O QUE FAZER » Copie fielmente o trecho da listagem que começa na linha que contém "Which series has" e termina na linha que contém "Micro-batch, Full-batch", com essas duas linhas incluídas. Deixe as imagens de fora da resposta.

[Tarefas de compreensão de gráficos]

****************************************

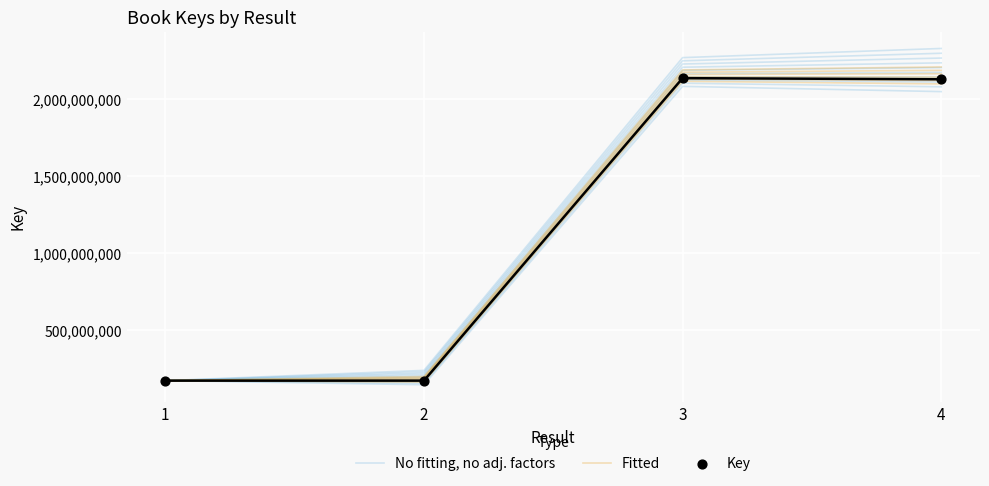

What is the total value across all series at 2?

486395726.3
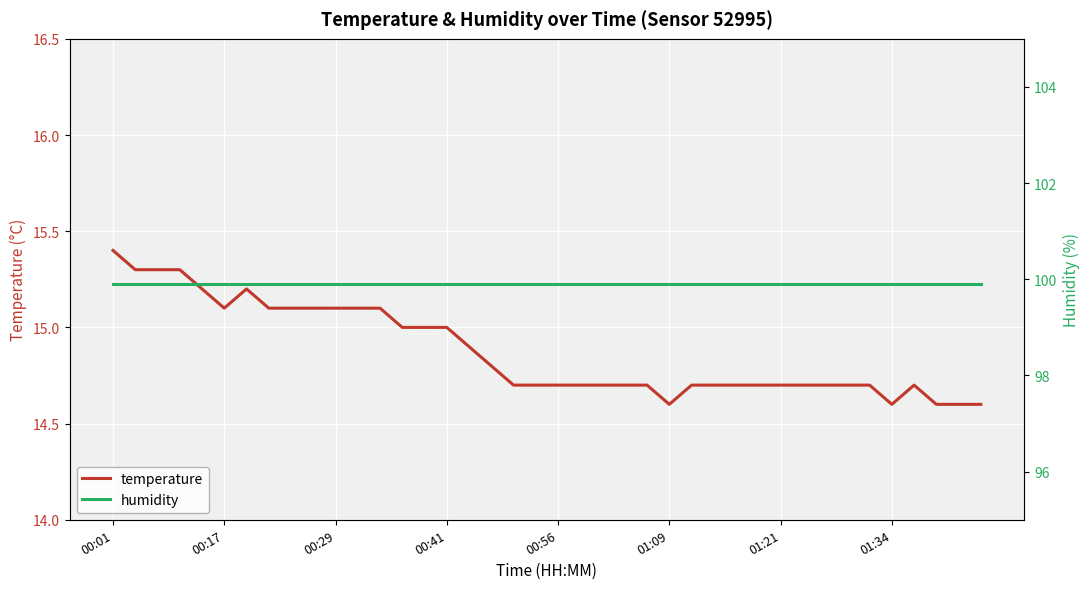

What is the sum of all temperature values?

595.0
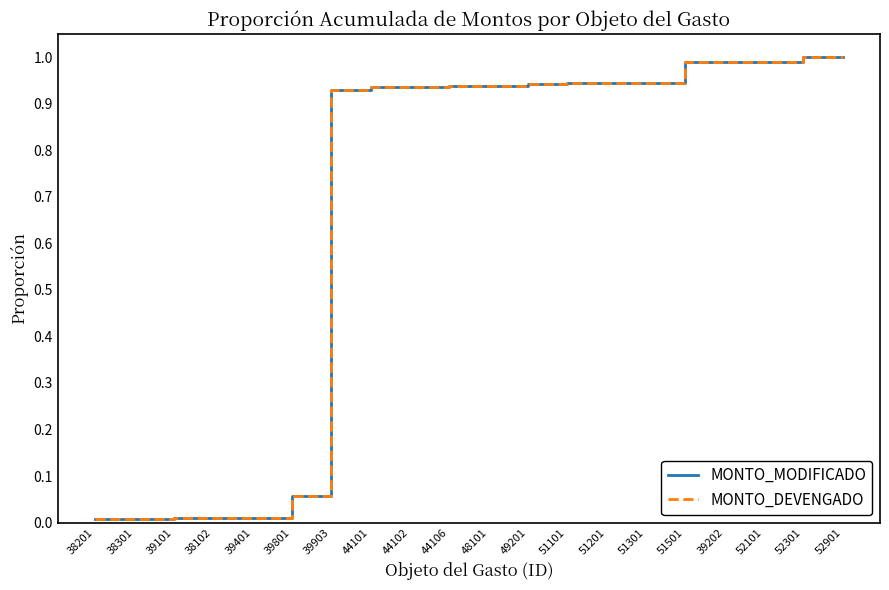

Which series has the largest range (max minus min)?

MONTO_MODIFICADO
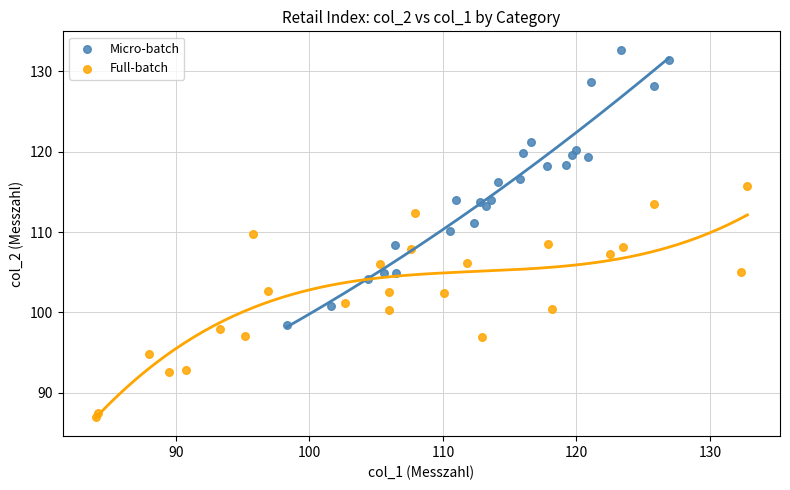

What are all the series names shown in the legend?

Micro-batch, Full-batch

****************************************

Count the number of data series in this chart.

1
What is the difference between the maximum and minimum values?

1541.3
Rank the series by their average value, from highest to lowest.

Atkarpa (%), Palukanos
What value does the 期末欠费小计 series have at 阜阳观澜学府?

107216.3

****************************************

RESULTADO DA TAREFA »
Which series has the largest range (max minus min)?

MONTO_MODIFICADO

What are all the series names shown in the legend?

Micro-batch, Full-batch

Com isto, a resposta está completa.